The Performance-Based Financing (PBF) is a US$5.7 million World Bank service
grant giving to health facilities to incentivize health workers based on a
satisfactory delivery of the Free Health Care. For every disbursement to a
health facility, 60 percent goes to the health workers and 40 percent to the
health facility. The Ministry of Health and Sanitation determines and advice the
finance ministry to pay directly into the bank accounts of hospitals and
clinics. The money is paid to them quarterly.

The total PBF payments from April 2011 to date is estimated at Le16 billion
($3.7million). This figure is estimated at $3,700 per facility. The Peripheral
Health Units(PHUs) or health centers have been paid up to the second quarter of
2013 whereas the two pilot hospitals Ola During Children’s Hospital and Princess
Christian Maternity Hospital in Freetown have been paid the fourth quarter of
2013, according to Finance ministry sources.

“Some of our colleagues are not on salary. The lab assistant, the porter and
security are not on salary. We share with the TBAs [Traditional Birth
Attendants] the PBF and they use it for soap making. Part of the soap is used
to clean the clinic. We use the remaining 40 percent to clean the center and buy
things needed in the center,” Hawa Margai said.

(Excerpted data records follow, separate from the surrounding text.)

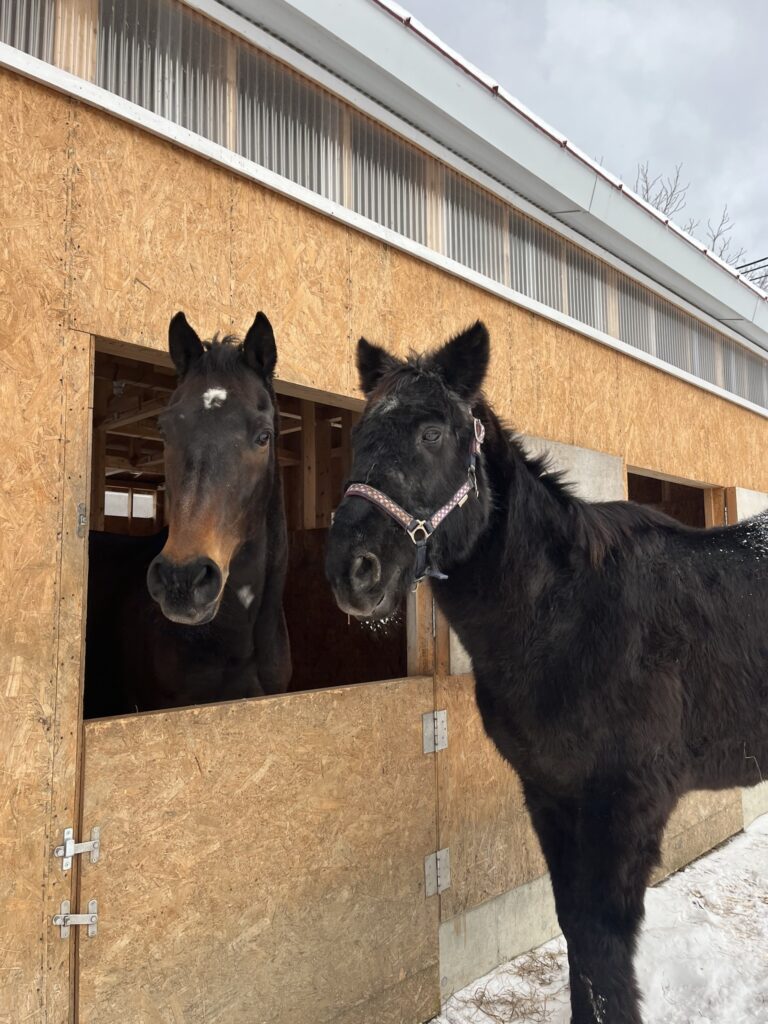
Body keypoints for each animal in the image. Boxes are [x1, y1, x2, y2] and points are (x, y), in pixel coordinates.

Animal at [325, 321, 768, 1024]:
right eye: (360, 433)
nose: (352, 570)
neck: (569, 618)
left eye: (433, 433)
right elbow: (576, 933)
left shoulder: (627, 804)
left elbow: (603, 946)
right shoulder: (549, 794)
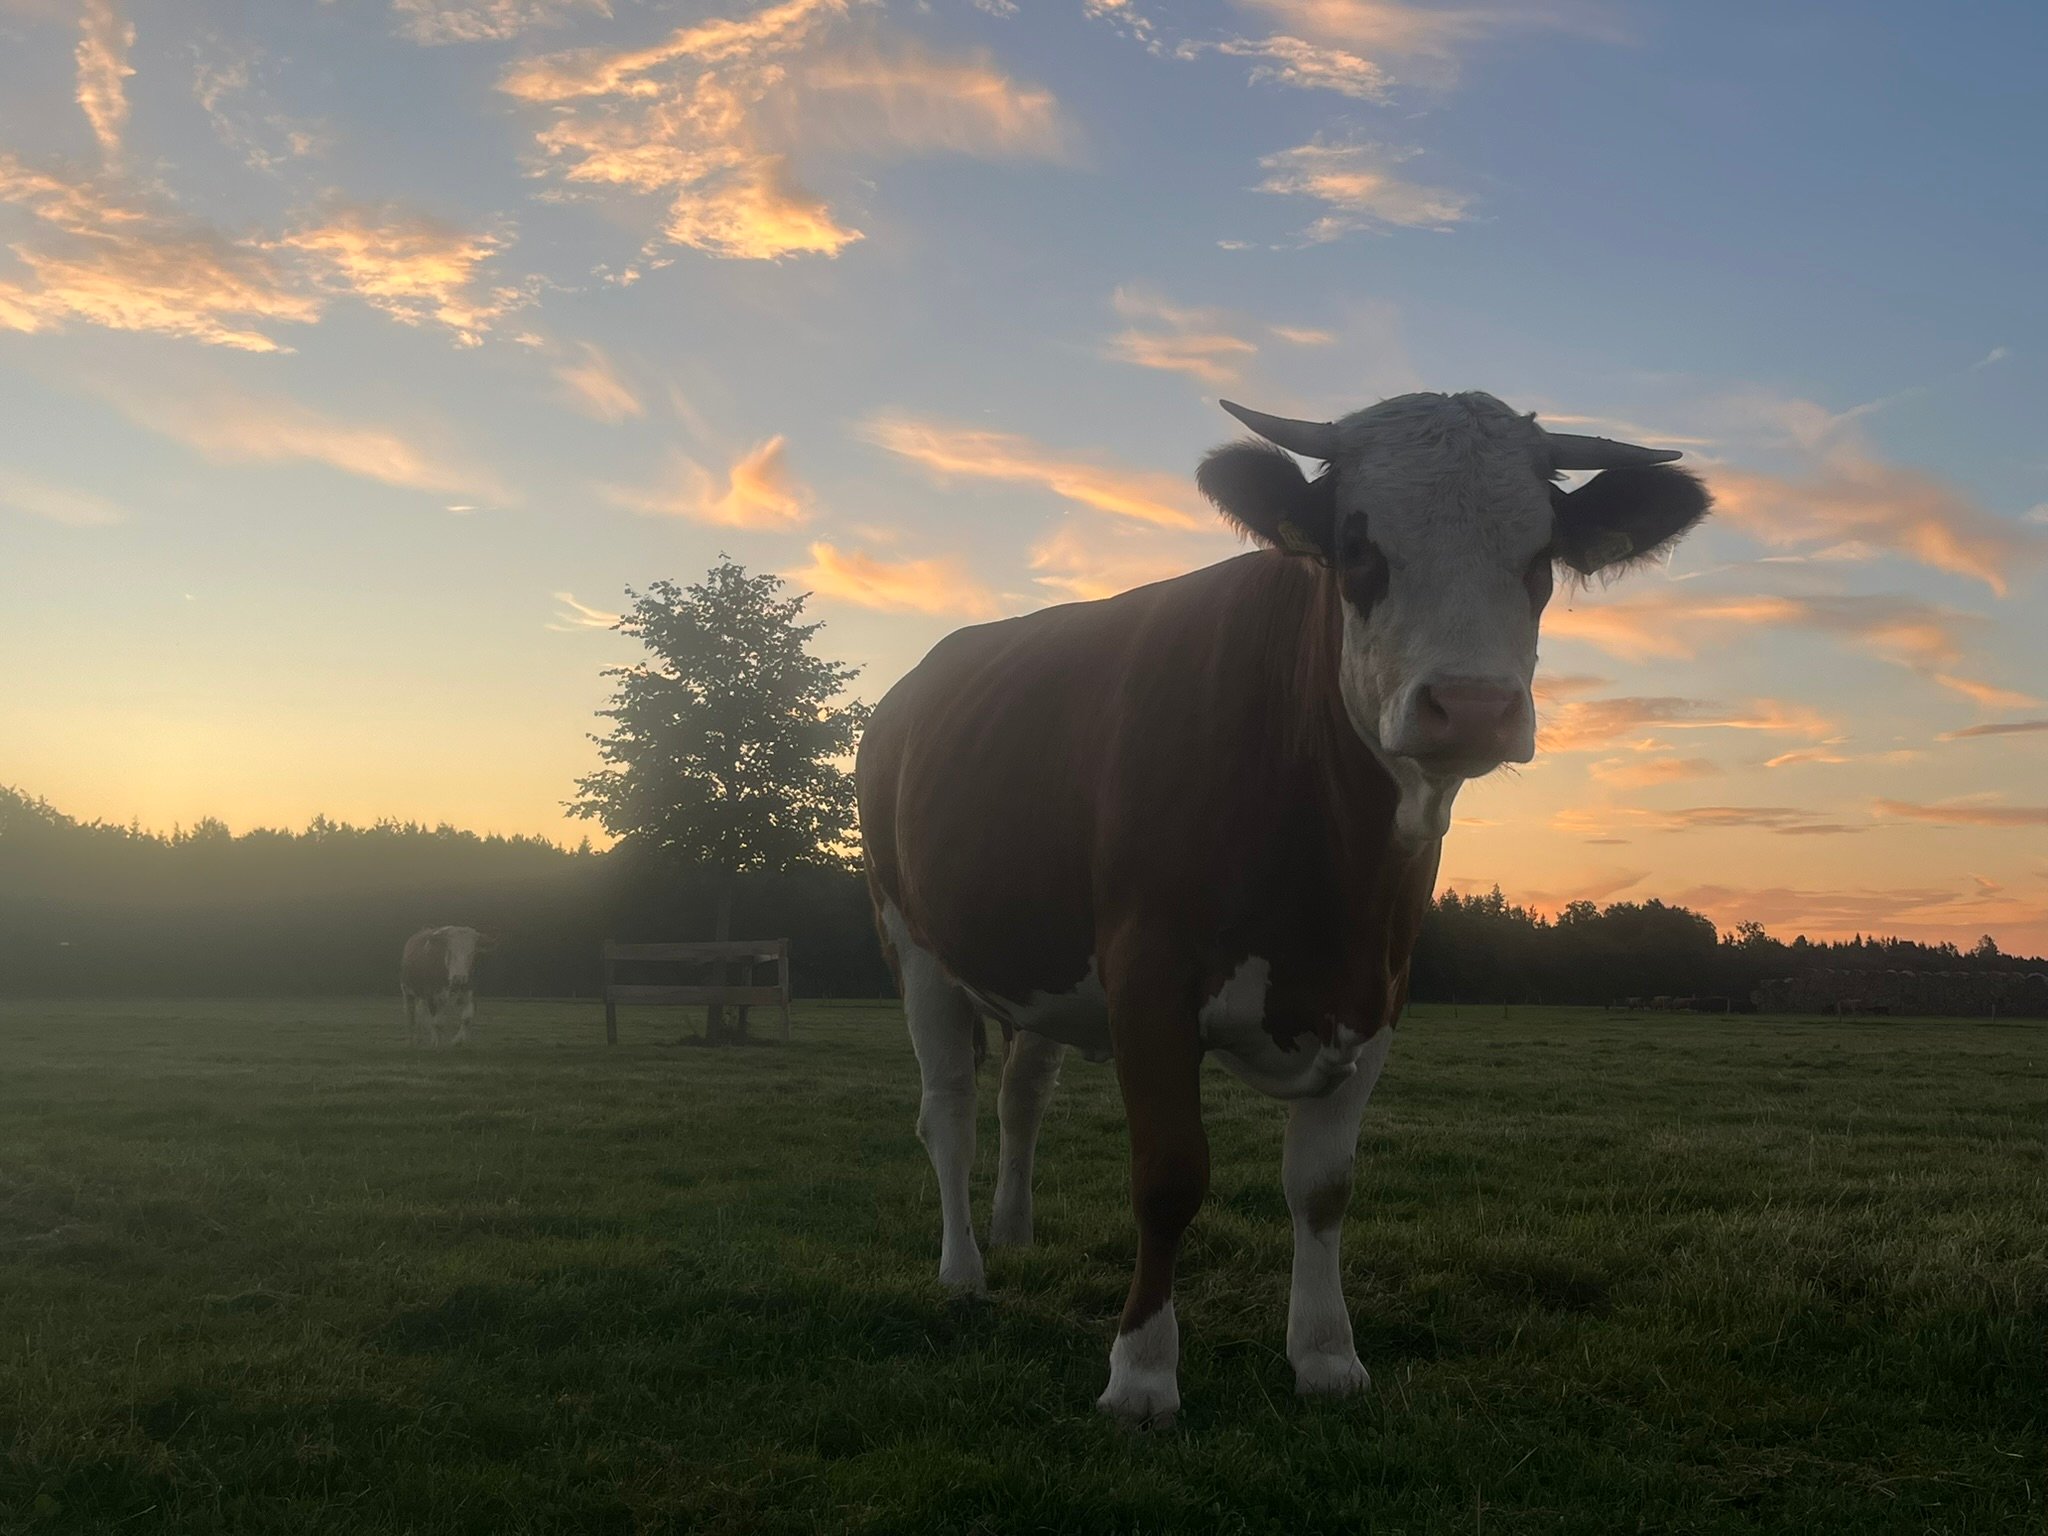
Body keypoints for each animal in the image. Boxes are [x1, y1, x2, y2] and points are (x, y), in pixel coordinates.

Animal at [856, 390, 1709, 1423]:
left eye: (1541, 555)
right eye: (1356, 545)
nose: (1471, 706)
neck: (1329, 877)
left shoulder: (1379, 991)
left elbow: (1323, 1188)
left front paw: (1327, 1355)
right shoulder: (1149, 974)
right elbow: (1169, 1176)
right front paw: (1141, 1373)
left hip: (1039, 963)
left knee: (1023, 1096)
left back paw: (1014, 1231)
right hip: (913, 946)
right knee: (947, 1110)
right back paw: (964, 1271)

The last PBF allocation to The Levuma Health Center was about Le.2.5 million.
This was the least, Hawa Margai said. Allocation is based on the following:
Family planning, Antenatal consultations (ANC), Safe deliveries, postnatal
consultations, complete immunization of children under 1 year old and,
Outpatient consultations for children under 5 years.

The Levuma center has 24 hours solar-powered electricity in the Labour room.
There is also a running tap, a modern toilet, resuscitation corner, and the
necessary drugs needed in the delivery room.
In his budget speech to parliament on November 29, 2013, the Minister of Finance
and Economic Development Dr. Kaifala Marah noted some of the successes made in
terms of the Free Healthcare Initiative.

“Our social services are also improving with the implementation of the free
health care programme. The number of children sleeping under insecticide treated
bed nets increased three-fold. The proportion of deliveries taking place in
health facilities increased from 17.8 percent in 2008 to 55 percent in 2011 and
further to 60.9 percent in 2012. The percentage of children immunised against
common childhood diseases increased from 54.6 percent in 2008 to 83.8 percent in
2011 and further to 87 percent in 2012.”

The success achieved with the Free Healthcare Initiative is the outcome of
collaboration among the Minister of Health and Sanitation, Ministry of Finance
and Economic Development and donor partners like the World Bank.
Despite the success stories from the PHUs and hospitals on maternal and child
health, the country’s 2013 rating shows much should be done to catch-up with
many countries in Africa.

The World Health Report 2013: Research for Universal Health Coverage states that
Sierra Leone is among 4 West Africa countries in need of strengthening health
research systems. The rest is food for thought.